28 Janvier 2018
Le président de la République n’a pas réussi le coup médiatique qu’il espérait en allant souhaiter la bonne année aux paysans sur monts d’Auvergne après son voyage à Davos. A en juger par certaines réactions, il a même davantage inquiété la profession qu’il ne l’a rassurée.
En Auvergne, la couverture médiatique des vœux d’Emmanuel Macron au monde » paysan a été assez faible. Des inondations aux gardiens de prison, il y avait de quoi faire ailleurs. Le président de la République a dit dans le Puy-de-Dôme que « l’agriculture est une des clés de notre avenir » avant d’ajouter qu’elle « est à la croisée des chemins ». Voilà qui est trop banal pour être clair. Il a aussi ajouté que « certains agriculteurs vivent avec 200 ou 300€ par mois. Chaque agriculteur doit être rémunéré au juste prix payé. Ils ne demandent pas des aides mais de ne pas être le seul secteur où la vente à perte est devenue la règle», a-t-il martelé.
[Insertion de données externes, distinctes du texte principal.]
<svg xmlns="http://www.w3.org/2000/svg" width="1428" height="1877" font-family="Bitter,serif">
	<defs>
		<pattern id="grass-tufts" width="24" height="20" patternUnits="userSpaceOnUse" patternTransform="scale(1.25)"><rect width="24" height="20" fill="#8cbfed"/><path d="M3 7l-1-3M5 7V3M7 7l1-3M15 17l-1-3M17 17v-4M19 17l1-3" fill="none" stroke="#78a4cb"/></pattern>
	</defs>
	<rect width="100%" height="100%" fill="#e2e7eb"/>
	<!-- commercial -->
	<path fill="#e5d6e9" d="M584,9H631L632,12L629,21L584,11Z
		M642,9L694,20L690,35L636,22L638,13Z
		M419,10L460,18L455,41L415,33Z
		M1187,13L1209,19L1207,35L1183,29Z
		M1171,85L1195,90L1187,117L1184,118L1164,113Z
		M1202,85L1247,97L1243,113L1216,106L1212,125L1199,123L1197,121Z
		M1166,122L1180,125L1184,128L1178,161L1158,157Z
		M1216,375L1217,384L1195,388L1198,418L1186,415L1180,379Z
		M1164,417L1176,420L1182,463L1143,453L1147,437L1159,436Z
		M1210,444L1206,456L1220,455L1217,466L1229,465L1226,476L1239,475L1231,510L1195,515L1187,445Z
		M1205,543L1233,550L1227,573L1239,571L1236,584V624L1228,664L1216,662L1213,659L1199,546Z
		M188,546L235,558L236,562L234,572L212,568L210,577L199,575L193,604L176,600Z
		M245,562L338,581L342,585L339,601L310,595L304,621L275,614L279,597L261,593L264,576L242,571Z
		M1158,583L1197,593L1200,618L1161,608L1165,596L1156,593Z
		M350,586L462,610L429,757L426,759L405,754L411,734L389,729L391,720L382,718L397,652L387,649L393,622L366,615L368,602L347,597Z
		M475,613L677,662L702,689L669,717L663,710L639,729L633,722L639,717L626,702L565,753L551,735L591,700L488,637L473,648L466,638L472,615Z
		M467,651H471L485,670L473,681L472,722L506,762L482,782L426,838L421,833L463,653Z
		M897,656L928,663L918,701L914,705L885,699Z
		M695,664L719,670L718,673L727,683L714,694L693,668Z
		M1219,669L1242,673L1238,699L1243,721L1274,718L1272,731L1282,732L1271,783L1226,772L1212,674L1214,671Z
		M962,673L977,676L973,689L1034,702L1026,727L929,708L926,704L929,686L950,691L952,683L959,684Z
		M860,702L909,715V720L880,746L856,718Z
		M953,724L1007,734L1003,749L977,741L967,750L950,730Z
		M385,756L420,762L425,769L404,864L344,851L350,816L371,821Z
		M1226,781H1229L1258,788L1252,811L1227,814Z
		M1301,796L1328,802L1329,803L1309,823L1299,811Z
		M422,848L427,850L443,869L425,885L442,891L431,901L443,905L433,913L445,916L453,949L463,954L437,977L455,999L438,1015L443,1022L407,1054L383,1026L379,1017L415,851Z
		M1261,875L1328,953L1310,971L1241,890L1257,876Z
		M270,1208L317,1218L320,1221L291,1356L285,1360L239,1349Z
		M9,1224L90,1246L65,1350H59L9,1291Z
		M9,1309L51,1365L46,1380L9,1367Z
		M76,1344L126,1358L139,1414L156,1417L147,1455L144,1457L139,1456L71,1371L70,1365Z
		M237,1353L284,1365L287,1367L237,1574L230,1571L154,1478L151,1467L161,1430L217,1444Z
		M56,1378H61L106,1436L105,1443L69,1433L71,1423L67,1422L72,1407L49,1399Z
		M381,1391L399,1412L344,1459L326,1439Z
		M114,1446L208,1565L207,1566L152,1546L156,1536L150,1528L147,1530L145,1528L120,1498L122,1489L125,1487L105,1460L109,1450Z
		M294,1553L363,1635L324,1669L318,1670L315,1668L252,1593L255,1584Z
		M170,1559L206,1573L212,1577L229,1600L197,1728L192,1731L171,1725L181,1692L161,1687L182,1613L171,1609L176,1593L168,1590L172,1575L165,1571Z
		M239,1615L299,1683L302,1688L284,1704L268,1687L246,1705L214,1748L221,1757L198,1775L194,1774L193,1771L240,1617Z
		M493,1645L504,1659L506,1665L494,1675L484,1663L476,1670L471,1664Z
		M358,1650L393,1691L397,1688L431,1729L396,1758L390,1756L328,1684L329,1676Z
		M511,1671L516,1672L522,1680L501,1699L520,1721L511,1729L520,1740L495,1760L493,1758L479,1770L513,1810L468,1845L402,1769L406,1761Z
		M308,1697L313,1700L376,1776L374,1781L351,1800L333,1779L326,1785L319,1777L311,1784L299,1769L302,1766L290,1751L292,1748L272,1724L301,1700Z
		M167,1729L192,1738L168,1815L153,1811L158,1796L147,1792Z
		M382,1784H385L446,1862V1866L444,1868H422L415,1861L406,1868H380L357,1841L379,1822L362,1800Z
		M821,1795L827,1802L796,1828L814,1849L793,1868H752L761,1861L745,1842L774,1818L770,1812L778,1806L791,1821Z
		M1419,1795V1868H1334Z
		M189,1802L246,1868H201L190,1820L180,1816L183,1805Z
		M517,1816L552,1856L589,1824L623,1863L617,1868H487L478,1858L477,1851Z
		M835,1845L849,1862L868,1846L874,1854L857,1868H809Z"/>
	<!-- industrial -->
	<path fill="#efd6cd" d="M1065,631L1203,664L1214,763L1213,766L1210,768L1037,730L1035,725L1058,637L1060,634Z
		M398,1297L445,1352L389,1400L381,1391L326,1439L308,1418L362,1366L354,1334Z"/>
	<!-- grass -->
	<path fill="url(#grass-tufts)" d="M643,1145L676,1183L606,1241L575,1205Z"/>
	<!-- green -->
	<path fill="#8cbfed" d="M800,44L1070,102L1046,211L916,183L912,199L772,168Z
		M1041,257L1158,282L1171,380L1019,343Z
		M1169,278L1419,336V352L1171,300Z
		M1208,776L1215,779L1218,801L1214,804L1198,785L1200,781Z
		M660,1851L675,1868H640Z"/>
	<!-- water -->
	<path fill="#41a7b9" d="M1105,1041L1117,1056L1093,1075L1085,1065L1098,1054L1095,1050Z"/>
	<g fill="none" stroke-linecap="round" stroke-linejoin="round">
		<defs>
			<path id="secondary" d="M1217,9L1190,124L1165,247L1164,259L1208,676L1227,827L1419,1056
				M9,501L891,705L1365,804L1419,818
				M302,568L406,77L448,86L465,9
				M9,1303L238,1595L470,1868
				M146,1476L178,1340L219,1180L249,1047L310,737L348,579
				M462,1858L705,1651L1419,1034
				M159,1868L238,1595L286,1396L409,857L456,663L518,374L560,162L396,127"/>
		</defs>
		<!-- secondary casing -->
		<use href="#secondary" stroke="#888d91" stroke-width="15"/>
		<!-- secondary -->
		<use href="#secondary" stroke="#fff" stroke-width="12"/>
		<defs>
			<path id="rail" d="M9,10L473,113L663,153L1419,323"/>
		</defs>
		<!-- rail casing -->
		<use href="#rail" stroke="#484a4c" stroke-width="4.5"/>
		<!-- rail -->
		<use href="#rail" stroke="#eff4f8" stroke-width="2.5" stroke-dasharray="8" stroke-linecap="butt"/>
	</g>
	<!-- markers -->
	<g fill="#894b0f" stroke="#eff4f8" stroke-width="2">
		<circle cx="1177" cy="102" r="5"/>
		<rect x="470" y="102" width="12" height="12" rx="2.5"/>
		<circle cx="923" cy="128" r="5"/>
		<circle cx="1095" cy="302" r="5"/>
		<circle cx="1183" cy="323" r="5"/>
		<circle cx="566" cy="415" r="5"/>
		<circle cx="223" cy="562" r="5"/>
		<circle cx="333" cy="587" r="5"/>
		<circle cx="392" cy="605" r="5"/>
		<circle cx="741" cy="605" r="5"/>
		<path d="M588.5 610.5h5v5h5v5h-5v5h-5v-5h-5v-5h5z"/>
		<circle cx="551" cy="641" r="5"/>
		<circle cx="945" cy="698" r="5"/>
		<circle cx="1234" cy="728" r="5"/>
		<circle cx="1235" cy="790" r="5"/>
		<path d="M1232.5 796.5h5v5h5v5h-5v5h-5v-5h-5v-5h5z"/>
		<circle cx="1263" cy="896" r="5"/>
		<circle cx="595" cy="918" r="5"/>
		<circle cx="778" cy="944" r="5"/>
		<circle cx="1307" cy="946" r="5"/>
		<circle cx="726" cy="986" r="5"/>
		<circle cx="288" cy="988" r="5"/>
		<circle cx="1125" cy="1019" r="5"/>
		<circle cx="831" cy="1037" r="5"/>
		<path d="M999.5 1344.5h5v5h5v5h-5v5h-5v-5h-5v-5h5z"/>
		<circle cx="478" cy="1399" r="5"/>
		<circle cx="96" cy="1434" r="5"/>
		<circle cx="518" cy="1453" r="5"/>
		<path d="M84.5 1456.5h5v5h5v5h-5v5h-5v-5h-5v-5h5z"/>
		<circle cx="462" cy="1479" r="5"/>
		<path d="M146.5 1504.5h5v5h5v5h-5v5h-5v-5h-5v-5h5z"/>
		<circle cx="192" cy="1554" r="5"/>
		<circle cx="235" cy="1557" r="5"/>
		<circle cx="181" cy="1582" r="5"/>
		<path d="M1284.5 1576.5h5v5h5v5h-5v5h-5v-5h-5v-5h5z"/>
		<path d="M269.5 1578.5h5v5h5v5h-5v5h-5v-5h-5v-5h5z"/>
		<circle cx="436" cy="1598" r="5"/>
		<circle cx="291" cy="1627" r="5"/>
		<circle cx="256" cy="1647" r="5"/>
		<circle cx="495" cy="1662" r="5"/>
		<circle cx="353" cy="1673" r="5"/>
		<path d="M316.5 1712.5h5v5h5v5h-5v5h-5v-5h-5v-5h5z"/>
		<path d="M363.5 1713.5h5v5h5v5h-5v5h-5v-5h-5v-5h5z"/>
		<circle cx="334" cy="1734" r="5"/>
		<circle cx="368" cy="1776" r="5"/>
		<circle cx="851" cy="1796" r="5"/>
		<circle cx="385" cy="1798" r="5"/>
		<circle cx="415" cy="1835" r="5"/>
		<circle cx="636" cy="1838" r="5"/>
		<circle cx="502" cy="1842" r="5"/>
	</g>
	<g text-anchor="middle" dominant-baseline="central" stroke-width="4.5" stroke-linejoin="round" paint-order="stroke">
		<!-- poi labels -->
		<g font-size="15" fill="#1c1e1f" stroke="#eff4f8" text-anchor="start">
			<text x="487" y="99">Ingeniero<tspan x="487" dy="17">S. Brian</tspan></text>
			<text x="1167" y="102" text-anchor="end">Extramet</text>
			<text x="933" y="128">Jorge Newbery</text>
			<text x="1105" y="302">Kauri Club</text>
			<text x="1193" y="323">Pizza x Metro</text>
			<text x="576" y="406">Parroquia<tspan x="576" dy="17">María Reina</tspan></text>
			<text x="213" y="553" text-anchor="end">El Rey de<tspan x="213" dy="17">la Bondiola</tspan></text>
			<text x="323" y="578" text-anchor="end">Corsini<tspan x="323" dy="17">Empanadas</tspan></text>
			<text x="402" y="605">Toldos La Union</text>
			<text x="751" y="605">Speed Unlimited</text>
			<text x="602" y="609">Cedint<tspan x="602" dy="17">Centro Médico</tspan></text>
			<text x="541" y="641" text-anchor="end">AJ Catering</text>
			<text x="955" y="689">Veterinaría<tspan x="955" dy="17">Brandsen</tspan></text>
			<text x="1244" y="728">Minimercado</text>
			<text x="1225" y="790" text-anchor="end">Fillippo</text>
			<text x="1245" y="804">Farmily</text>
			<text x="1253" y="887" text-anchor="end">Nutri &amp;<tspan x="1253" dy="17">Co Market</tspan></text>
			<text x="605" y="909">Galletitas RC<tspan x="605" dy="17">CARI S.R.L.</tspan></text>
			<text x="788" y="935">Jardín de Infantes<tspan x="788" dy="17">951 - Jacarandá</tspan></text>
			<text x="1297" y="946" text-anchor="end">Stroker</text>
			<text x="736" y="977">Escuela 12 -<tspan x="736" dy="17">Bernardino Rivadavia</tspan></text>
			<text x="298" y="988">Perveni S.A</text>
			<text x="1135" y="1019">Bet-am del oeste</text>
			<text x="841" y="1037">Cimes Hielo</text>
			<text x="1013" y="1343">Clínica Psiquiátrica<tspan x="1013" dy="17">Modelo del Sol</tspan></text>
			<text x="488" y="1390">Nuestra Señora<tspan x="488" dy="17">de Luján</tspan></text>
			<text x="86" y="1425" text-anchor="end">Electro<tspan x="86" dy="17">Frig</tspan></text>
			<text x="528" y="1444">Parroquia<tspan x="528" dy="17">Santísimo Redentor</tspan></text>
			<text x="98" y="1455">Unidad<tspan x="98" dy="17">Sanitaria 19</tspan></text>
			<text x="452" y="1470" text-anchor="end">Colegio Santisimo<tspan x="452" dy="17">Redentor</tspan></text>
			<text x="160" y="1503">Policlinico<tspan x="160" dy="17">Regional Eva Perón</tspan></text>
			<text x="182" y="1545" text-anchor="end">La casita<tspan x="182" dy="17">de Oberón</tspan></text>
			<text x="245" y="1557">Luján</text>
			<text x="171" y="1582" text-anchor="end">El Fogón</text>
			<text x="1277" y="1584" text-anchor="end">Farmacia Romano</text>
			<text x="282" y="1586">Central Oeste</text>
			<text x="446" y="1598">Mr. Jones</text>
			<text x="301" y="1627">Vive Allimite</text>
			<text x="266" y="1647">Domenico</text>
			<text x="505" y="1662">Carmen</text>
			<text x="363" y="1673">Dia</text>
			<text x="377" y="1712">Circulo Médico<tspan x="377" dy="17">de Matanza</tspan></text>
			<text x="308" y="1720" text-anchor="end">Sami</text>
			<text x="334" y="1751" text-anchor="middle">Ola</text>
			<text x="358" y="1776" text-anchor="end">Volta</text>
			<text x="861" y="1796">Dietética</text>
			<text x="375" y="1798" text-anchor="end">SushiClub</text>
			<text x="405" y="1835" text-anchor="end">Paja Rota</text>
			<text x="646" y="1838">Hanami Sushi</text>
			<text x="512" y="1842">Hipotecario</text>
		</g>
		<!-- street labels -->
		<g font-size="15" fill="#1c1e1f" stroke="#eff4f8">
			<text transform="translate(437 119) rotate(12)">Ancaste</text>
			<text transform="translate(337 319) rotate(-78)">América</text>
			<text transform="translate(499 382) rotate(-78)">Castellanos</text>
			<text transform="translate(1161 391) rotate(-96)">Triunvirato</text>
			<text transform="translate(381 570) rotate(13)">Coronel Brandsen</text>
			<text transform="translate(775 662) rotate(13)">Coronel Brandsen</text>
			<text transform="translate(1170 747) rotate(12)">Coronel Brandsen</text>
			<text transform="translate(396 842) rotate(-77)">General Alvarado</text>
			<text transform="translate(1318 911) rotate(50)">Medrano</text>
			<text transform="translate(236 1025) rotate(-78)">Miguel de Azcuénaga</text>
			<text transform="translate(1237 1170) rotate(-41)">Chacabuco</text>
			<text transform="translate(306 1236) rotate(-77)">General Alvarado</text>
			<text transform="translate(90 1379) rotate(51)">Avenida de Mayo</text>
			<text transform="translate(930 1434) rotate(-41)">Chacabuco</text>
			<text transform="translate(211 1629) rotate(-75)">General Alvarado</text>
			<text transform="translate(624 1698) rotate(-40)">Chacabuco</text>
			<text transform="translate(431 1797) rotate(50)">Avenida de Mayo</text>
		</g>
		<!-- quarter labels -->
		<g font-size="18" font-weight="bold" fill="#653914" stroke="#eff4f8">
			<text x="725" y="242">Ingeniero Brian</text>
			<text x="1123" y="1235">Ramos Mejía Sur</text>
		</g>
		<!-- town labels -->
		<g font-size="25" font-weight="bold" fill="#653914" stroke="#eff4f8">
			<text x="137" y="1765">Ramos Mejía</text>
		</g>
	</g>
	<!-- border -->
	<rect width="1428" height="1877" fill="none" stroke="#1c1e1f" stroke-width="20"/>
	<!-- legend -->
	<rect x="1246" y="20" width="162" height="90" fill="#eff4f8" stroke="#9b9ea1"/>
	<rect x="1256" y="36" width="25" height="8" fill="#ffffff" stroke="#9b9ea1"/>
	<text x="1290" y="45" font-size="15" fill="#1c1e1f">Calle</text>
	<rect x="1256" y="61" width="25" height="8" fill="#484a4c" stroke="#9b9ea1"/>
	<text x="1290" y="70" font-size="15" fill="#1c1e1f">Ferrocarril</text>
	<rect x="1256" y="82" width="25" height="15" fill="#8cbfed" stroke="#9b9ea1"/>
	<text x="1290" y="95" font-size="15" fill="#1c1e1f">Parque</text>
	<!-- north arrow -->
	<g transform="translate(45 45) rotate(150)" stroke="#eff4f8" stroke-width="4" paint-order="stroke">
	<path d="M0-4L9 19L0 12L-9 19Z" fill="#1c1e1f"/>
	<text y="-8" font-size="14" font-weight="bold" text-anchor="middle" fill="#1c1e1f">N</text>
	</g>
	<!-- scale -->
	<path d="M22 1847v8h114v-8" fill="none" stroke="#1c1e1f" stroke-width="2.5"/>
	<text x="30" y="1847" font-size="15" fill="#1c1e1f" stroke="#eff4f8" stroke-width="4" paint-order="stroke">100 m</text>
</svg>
Emmanuel Macron était-il sincère hier en disant cela ? Si c’est le cas, il ne s’agit chez lui de la même sincérité qu’il y a dix ans. Il demandait alors dans la « décision 203 » du rapport qu’il a rédigé pour la Commission Attali de « lever interdiction dite de revente à perte » avec l’argumentaire suivant : « La revente à perte n’est en général qu’un prix de connivence entre certains producteurs et certaines grandes surfaces. Les activités de commerce et de distribution doivent être traitées selon le droit commun de la concurrence, comme les autres activités économiques et conformément aux principes en vigueur au sein des pays de l’OCDE ». Ce qui, les importations abusives aidant, aboutit à faire de sorte que certains agriculteurs vivent avec 200 ou 300€ par mois quand ils ne travaillent pas à perte.
Les choses vont-elles changer bientôt ? A propos de la charte de bonne conduite signée en novembre pour moraliser le comportement des négociateurs de la grande distribution face à leurs fournisseurs dans la négociation annuelle sur les prix, Emmanuel Macron a déclaré en Auvergne : « Je n’ai pas le sentiment que cette charte soit respectée. Nous sommes très clairs : s’il n’y a pas de changement dans les dernières semaines de négociation, nous allons nommer et dire qui fait quoi».
Cela suffira-t-il pour faire trembler les patrons d’Auchan, Carrefour, Casino et Leclerc ? Ceux là n’ont pas oublié ce qu’écrivait Emmanuel Macron en 2008 dans ce même rapport de la Commission Attali pour leur donner le pouvoir de piller leurs fournisseurs via la Loi dite de modernisation économique que le gouvernement Fillon fit voter. Sous le titre « Instaurer la libre négociation des conditions commerciales », Macron écrivait alors : « Il convient d’instaurer la liberté des négociations commerciales entre distributeurs et fournisseurs. C’est pris dans son ensemble que ce dispositif pourra livrer tout son potentiel de croissance (…) La puissance de marché des opérateurs sera alors mise au service de prix plus bas aux consommateurs». Voilà aussi pourquoi trop de paysans vivent avec 200 à 300€ par mois, ce qu’Emmanuel Macron fait mine de déplorer aujourd’hui.
Mais les choses pourraient encore empirer. Selon la Fédération nationale bovine (FNB) de la FNSEA, Emmanuel Macron a annoncé hier à Saint-Genès-Champanelle dans le Puy-de-Dôme, un accord imminent de libre échange entre l’Union Européenne et les pays sud américains du Mercosur dont font notamment partie le Brésil, l’Argentine et l’Uruguay. Un tel accord se traduirait par d’importants volumes de viande bovine importés par l’Europe sans droits de douanes et, qui plus est, dans les morceaux nobles. Ces importations s’ajouteraient à celles déjà accordées au Canada avec la signature du CETA. De quoi faire encore baisser des prix déjà trop bas en France!
Selon Bruno Dufayet, président de la FNB et éleveur de bovins à viande de race salers dans le Cantal, « cette décision » consistant à signer un accord de libre échange avec le pays du Mercosur, « est aussi incompréhensible que dangereuse pour notre filière. Nous déplorons l’incohérence totale dont fait preuve le gouvernement qui déclare, dans le même temps, vouloir valoriser le modèle d’élevage français durable, herbager, vertueux, aux garanties incomparable sur le plan sanitaire et efficace dans la lutte contre le réchauffement climatique et importer de façon massive des viandes répondant aux standards opposés ».
Ce syndicaliste paysan a entièrement raison. Mais il faut voir qu’il s’agit là du « en même temps » que le président de la République nous sert tout le temps. Il est à craindre que les effets dévastateurs de cette politique au service exclusif des firmes capitalistes et des grandes fortunes n’en soient qu’à leur début.